### Exercise objective
A copy is needed of each line in the records that has the word "KiCad".

### Provided entries
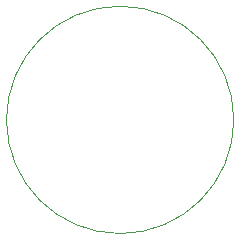
<source format=gbr>
G04 #@! TF.GenerationSoftware,KiCad,Pcbnew,5.1.5-52549c5~86~ubuntu16.04.1*
G04 #@! TF.CreationDate,2020-07-29T15:08:35+05:30*
G04 #@! TF.ProjectId,MQxx Gas Sensor V1.0,4d517878-2047-4617-9320-53656e736f72,V1.0*
G04 #@! TF.SameCoordinates,Original*
G04 #@! TF.FileFunction,Legend,Bot*
G04 #@! TF.FilePolarity,Positive*
%FSLAX46Y46*%
G04 Gerber Fmt 4.6, Leading zero omitted, Abs format (unit mm)*
G04 Created by KiCad (PCBNEW 5.1.5-52549c5~86~ubuntu16.04.1) date 2020-07-29 15:08:35*
%MOMM*%
%LPD*%
G04 APERTURE LIST*
%ADD10C,0.120000*%
G04 APERTURE END LIST*
D10*
X146335000Y-88958000D02*
G75*
G03X146335000Y-88958000I-9625000J0D01*
G01*
M02*

</source>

### Response for this exercise
G04 #@! TF.GenerationSoftware,KiCad,Pcbnew,5.1.5-52549c5~86~ubuntu16.04.1*
G04 Created by KiCad (PCBNEW 5.1.5-52549c5~86~ubuntu16.04.1) date 2020-07-29 15:08:35*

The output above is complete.